A negative electrode for a lithium ion secondary battery comprising a negative electrode current collector copper foil for a lithium ion secondary battery, and a negative electrode current collector copper foil for the lithium ion secondary battery, and a negative electrode active material layer containing a binder,
The negative electrode current collector copper foil for a lithium ion secondary battery includes a rolled copper foil made of copper or a copper alloy, a first Cu plating layer provided at least in order of the rolled copper foil, roughened particles, and a second Cu plating layer. And further comprising either a nickel-cobalt alloy plating layer, a nickel plating layer, or a cobalt plating layer,
When the binder ratio Cb (wt%) is Cb, the surface roughness Ra is
Cb ≧ 38 × Ra × Ra−1.2 × Ra (formula 1)
(However, 0.10 ≦ Ra ≦ 0.72 and 2 ≦ Cb ≦ 20 are satisfied)
A negative electrode for a lithium ion secondary battery. A negative electrode current collector copper foil for a lithium ion secondary battery, which is used as a negative electrode for a lithium ion secondary battery by being used together with a negative electrode active material layer containing a binder,
Rolled copper foil made of copper or copper alloy;
A first Cu plating layer provided at least in order of the rolled copper foil, roughened particles, and a second Cu plating layer,
With a nickel-cobalt alloy plating layer, a nickel plating layer, or a cobalt plating layer,
When the binder ratio Cb (wt%) is Cb, the surface roughness Ra is
Cb ≧ 38 × Ra × Ra−1.2 × Ra (formula 1)
(However, 0.10 ≦ Ra ≦ 0.72 and 2 ≦ Cb ≦ 20 are satisfied)

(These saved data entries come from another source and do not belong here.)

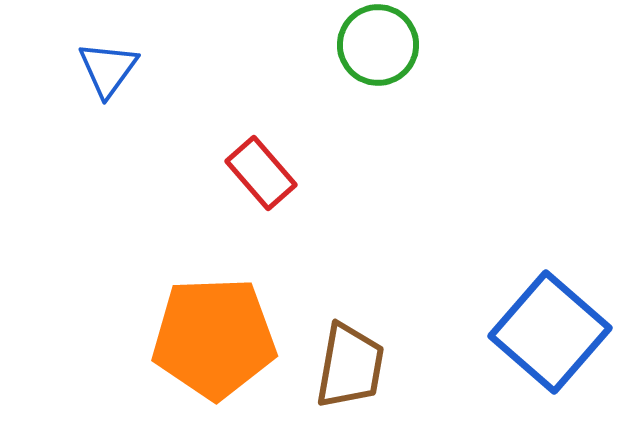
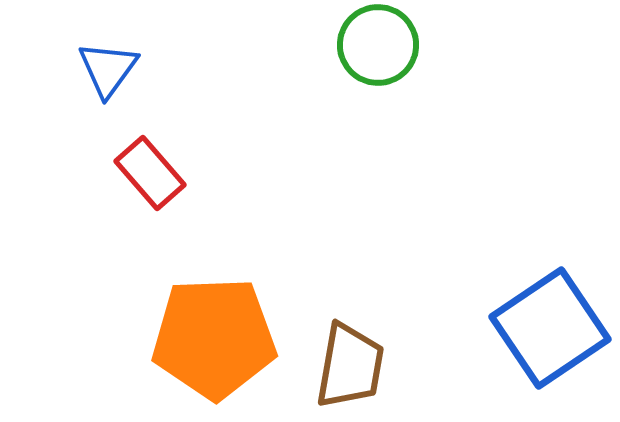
red rectangle: moved 111 px left
blue square: moved 4 px up; rotated 15 degrees clockwise
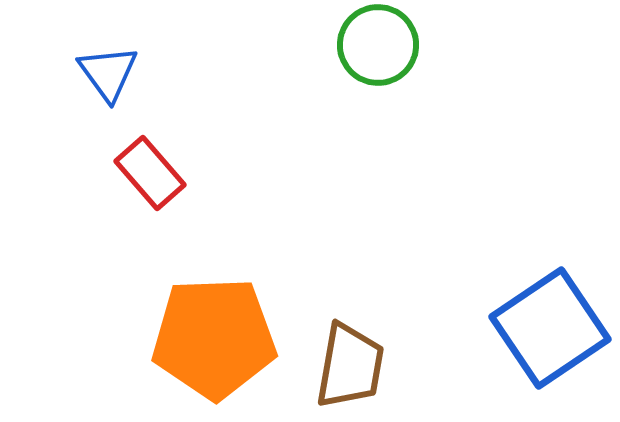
blue triangle: moved 4 px down; rotated 12 degrees counterclockwise
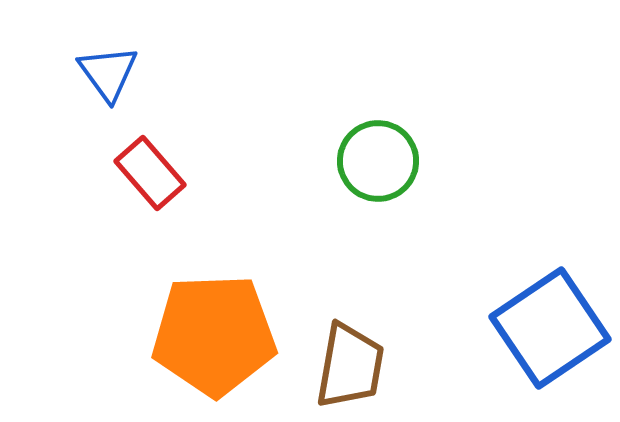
green circle: moved 116 px down
orange pentagon: moved 3 px up
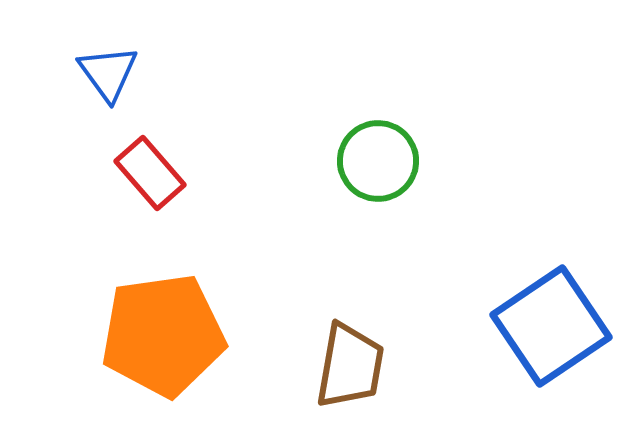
blue square: moved 1 px right, 2 px up
orange pentagon: moved 51 px left; rotated 6 degrees counterclockwise
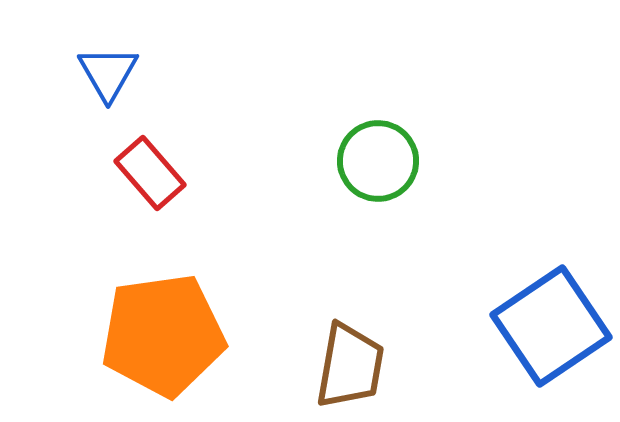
blue triangle: rotated 6 degrees clockwise
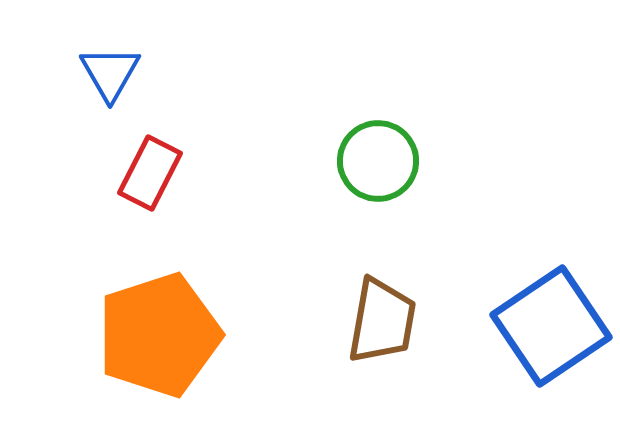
blue triangle: moved 2 px right
red rectangle: rotated 68 degrees clockwise
orange pentagon: moved 4 px left; rotated 10 degrees counterclockwise
brown trapezoid: moved 32 px right, 45 px up
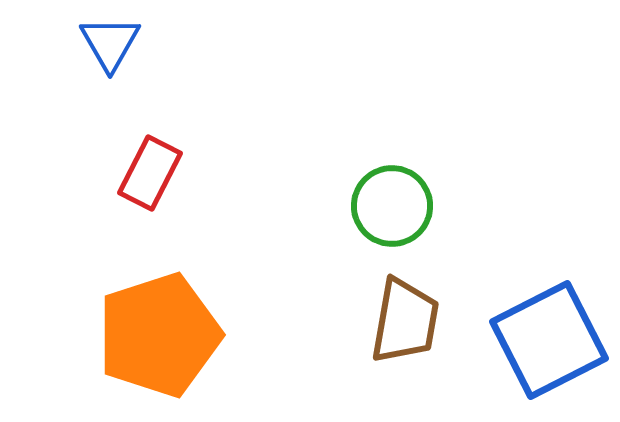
blue triangle: moved 30 px up
green circle: moved 14 px right, 45 px down
brown trapezoid: moved 23 px right
blue square: moved 2 px left, 14 px down; rotated 7 degrees clockwise
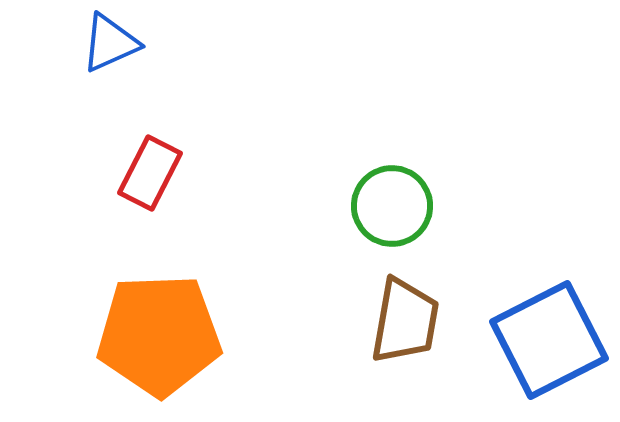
blue triangle: rotated 36 degrees clockwise
orange pentagon: rotated 16 degrees clockwise
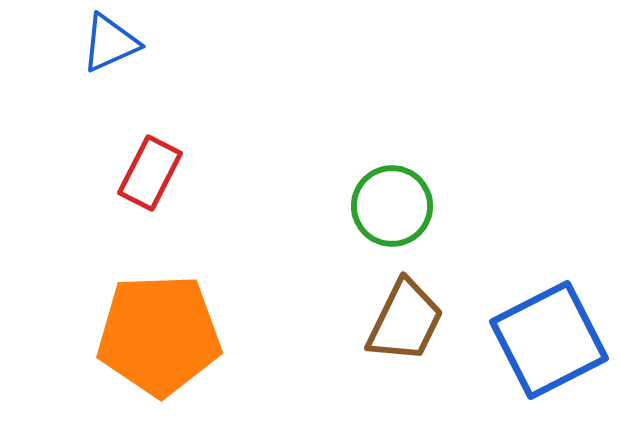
brown trapezoid: rotated 16 degrees clockwise
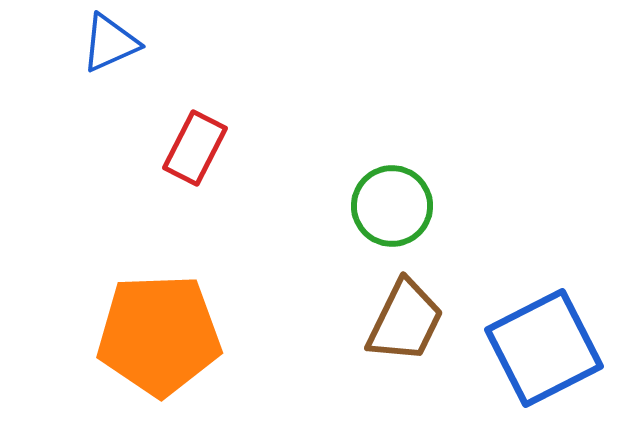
red rectangle: moved 45 px right, 25 px up
blue square: moved 5 px left, 8 px down
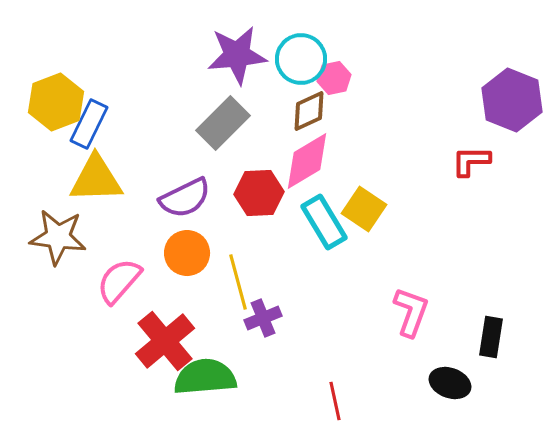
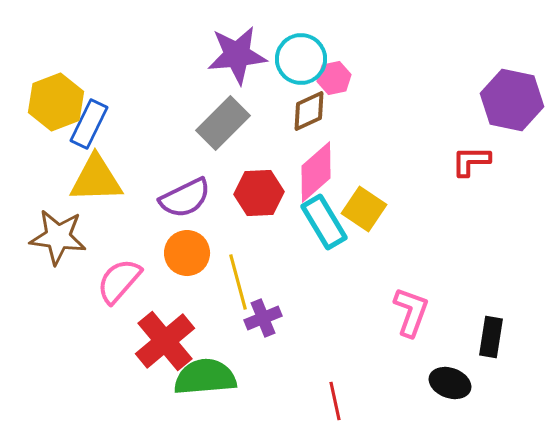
purple hexagon: rotated 10 degrees counterclockwise
pink diamond: moved 9 px right, 11 px down; rotated 10 degrees counterclockwise
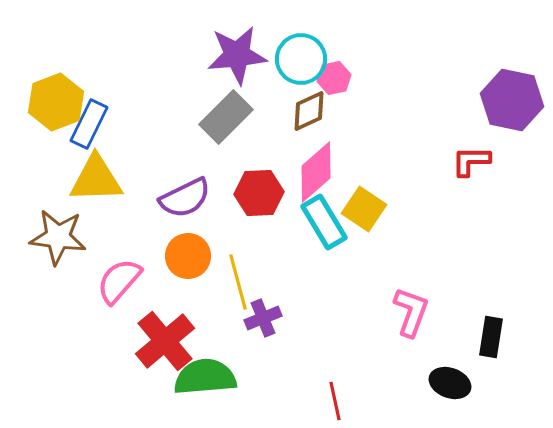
gray rectangle: moved 3 px right, 6 px up
orange circle: moved 1 px right, 3 px down
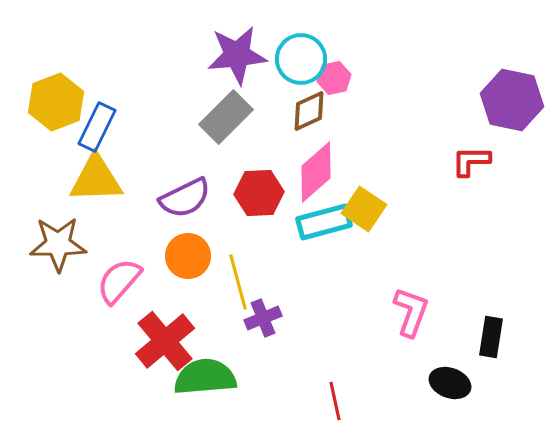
blue rectangle: moved 8 px right, 3 px down
cyan rectangle: rotated 74 degrees counterclockwise
brown star: moved 7 px down; rotated 8 degrees counterclockwise
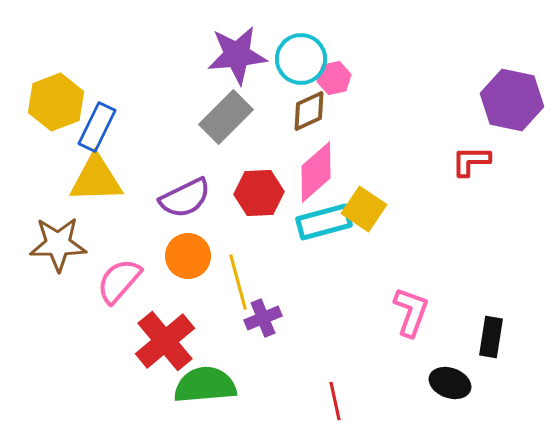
green semicircle: moved 8 px down
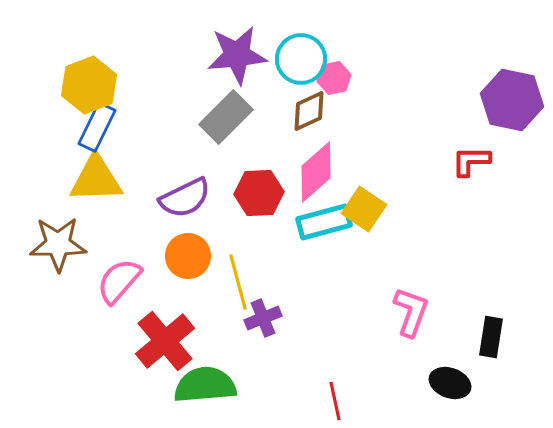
yellow hexagon: moved 33 px right, 17 px up
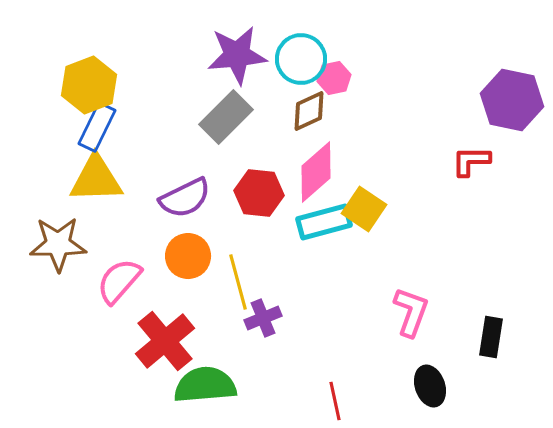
red hexagon: rotated 9 degrees clockwise
black ellipse: moved 20 px left, 3 px down; rotated 51 degrees clockwise
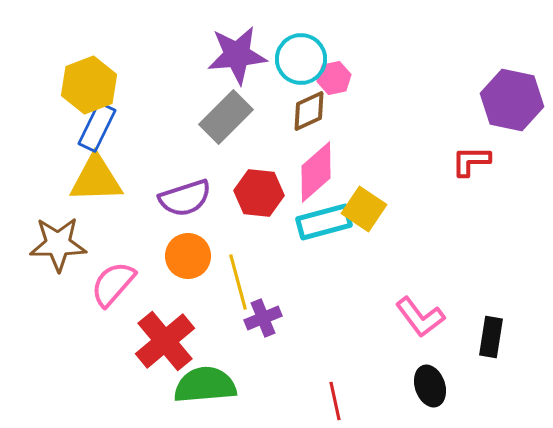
purple semicircle: rotated 8 degrees clockwise
pink semicircle: moved 6 px left, 3 px down
pink L-shape: moved 9 px right, 5 px down; rotated 123 degrees clockwise
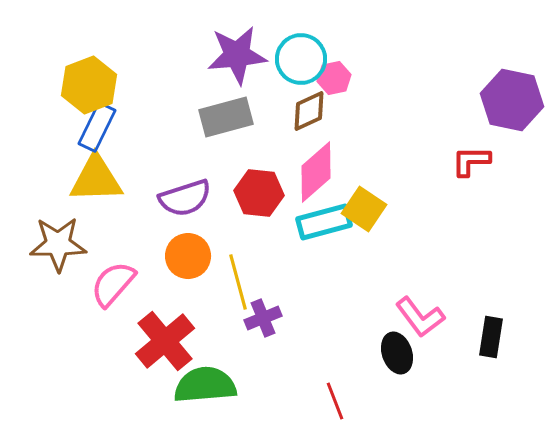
gray rectangle: rotated 30 degrees clockwise
black ellipse: moved 33 px left, 33 px up
red line: rotated 9 degrees counterclockwise
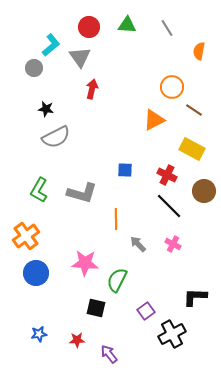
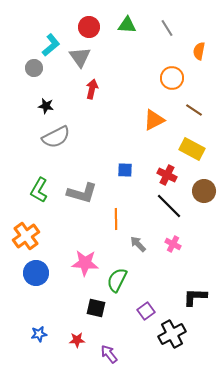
orange circle: moved 9 px up
black star: moved 3 px up
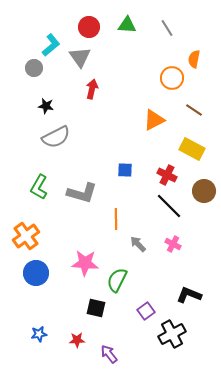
orange semicircle: moved 5 px left, 8 px down
green L-shape: moved 3 px up
black L-shape: moved 6 px left, 2 px up; rotated 20 degrees clockwise
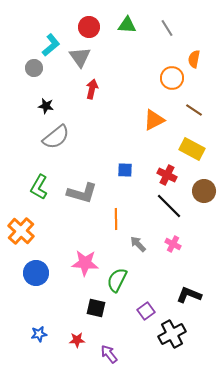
gray semicircle: rotated 12 degrees counterclockwise
orange cross: moved 5 px left, 5 px up; rotated 12 degrees counterclockwise
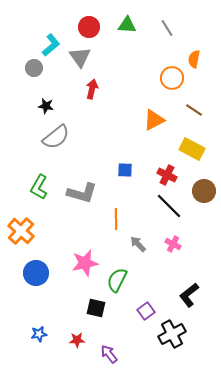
pink star: rotated 16 degrees counterclockwise
black L-shape: rotated 60 degrees counterclockwise
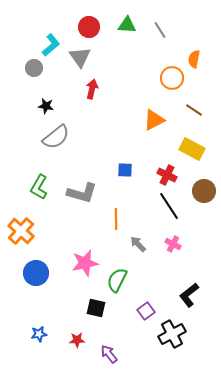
gray line: moved 7 px left, 2 px down
black line: rotated 12 degrees clockwise
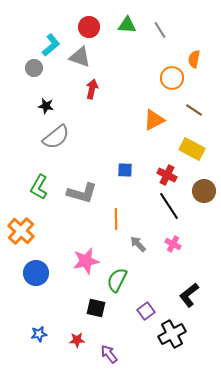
gray triangle: rotated 35 degrees counterclockwise
pink star: moved 1 px right, 2 px up
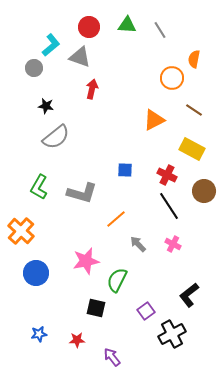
orange line: rotated 50 degrees clockwise
purple arrow: moved 3 px right, 3 px down
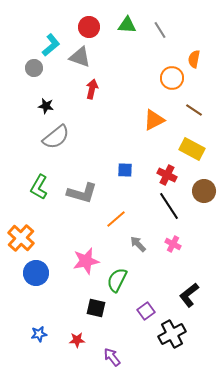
orange cross: moved 7 px down
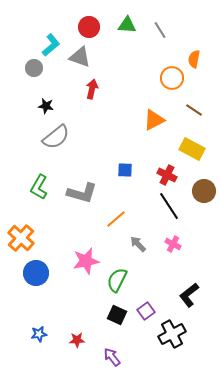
black square: moved 21 px right, 7 px down; rotated 12 degrees clockwise
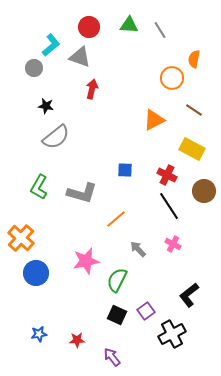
green triangle: moved 2 px right
gray arrow: moved 5 px down
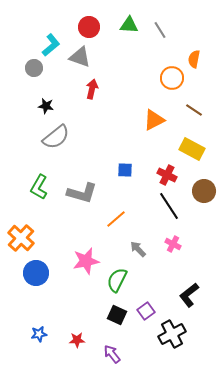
purple arrow: moved 3 px up
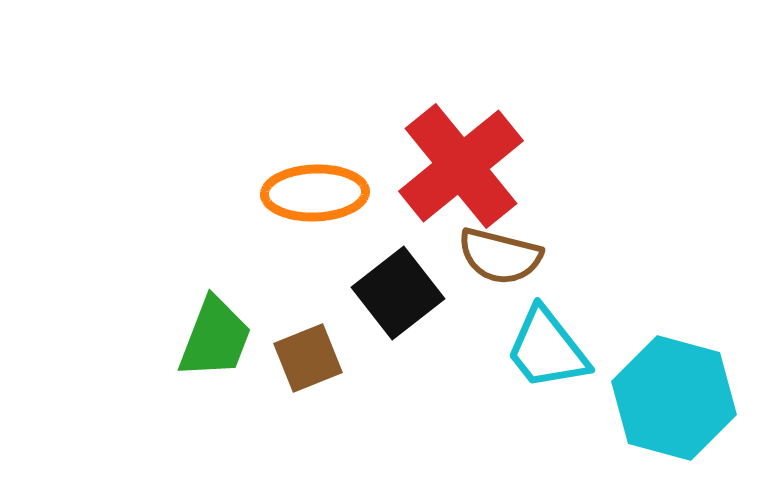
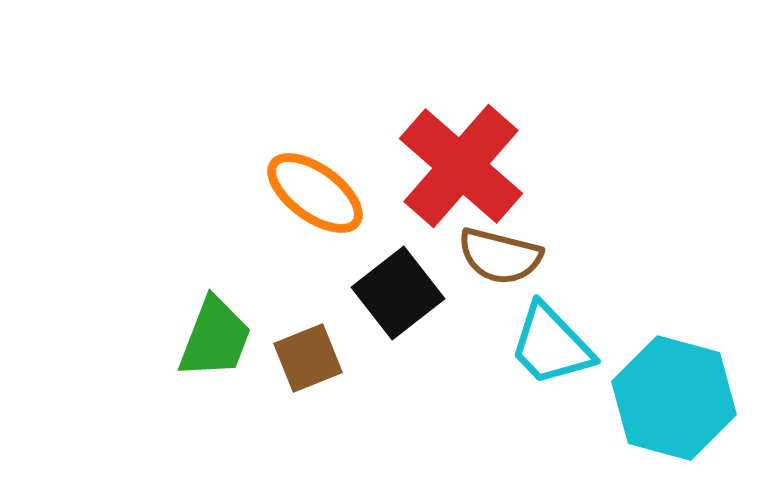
red cross: rotated 10 degrees counterclockwise
orange ellipse: rotated 38 degrees clockwise
cyan trapezoid: moved 4 px right, 4 px up; rotated 6 degrees counterclockwise
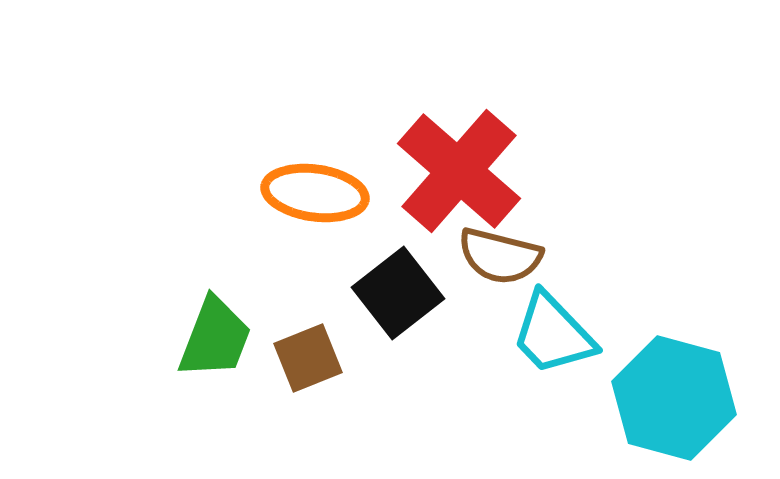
red cross: moved 2 px left, 5 px down
orange ellipse: rotated 28 degrees counterclockwise
cyan trapezoid: moved 2 px right, 11 px up
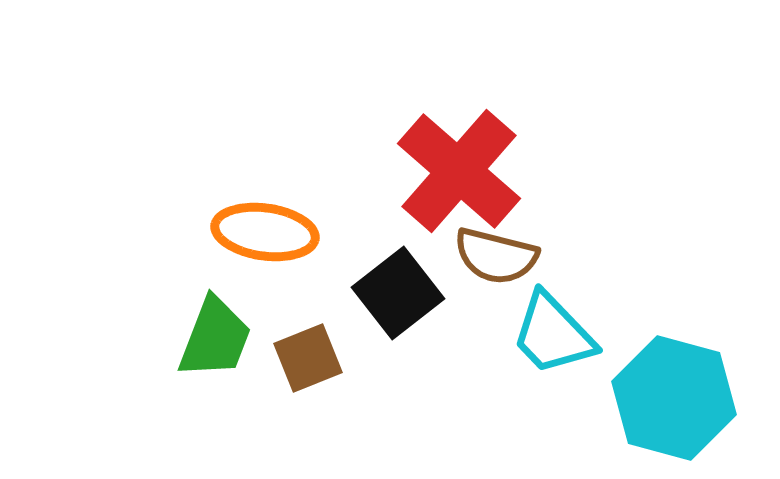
orange ellipse: moved 50 px left, 39 px down
brown semicircle: moved 4 px left
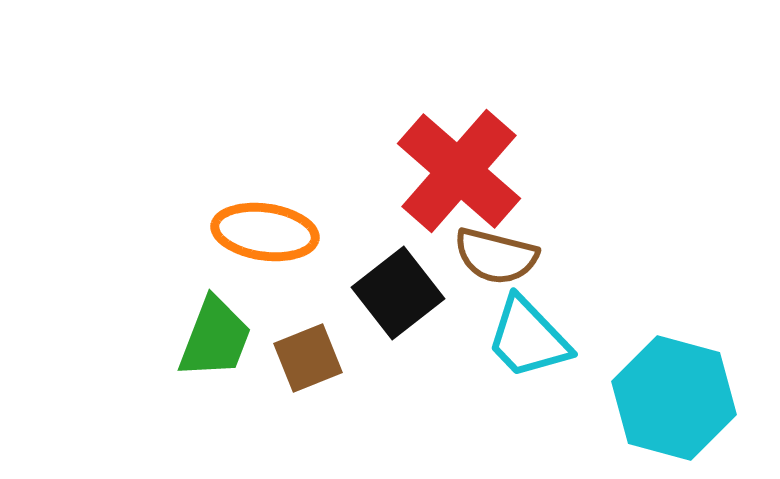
cyan trapezoid: moved 25 px left, 4 px down
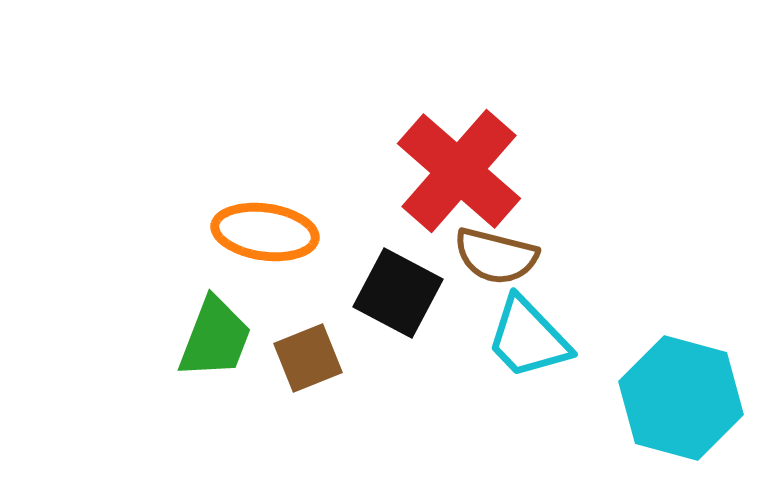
black square: rotated 24 degrees counterclockwise
cyan hexagon: moved 7 px right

The negative electrode current collection copper foil for lithium ion secondary batteries characterized by the above-mentioned. 3. The lithium ion secondary material according to claim 2, wherein a mass thickness of the nickel-cobalt alloy plating layer, the nickel plating layer, and the cobalt plating layer is 20 μg / cm ² or more and 40 μg / cm ² or less. Negative electrode current collector copper foil for secondary batteries. The said copper alloy which comprises the said rolled copper foil is a high heat resistant copper alloy, The negative electrode current collection copper foil for lithium ion secondary batteries of Claim 2 or 3 characterized by the above-mentioned. The negative electrode current collector copper foil for a lithium ion secondary battery according to any one of claims 2 to 4, wherein the first Cu plating layer is made of pure copper. A negative electrode current collector copper foil for a lithium ion secondary battery according to claim 2,
A negative electrode active material layer formed on at least one surface of the negative electrode current collector copper foil for the lithium ion secondary battery;
A negative electrode for a lithium ion secondary battery, comprising: a tab lead connected to the negative electrode current collector copper foil for the lithium ion secondary battery. A negative electrode for a lithium ion secondary battery according to claim 6,
A positive electrode for a lithium ion secondary battery;
A separator inserted between the negative electrode for lithium ion secondary battery and the positive electrode for lithium ion secondary battery;
A lithium ion secondary battery comprising: a negative electrode for a lithium ion secondary battery in which the separator is inserted; and a container in which the positive electrode for a lithium ion secondary battery is accommodated and an electrolyte is enclosed. . Cu plating step using a rolled copper foil made of copper or copper alloy as a cathode, and providing a first Cu plating layer, roughened particles, and a second Cu plating layer at least in order of the rolled copper foil,
Forming a nickel-cobalt alloy plating layer, a nickel plating layer, or a cobalt plating layer on the second Cu plating layer so as to cover the roughened particles and the second Cu plating layer. A method for producing a negative electrode current collector copper foil for a lithium ion secondary battery.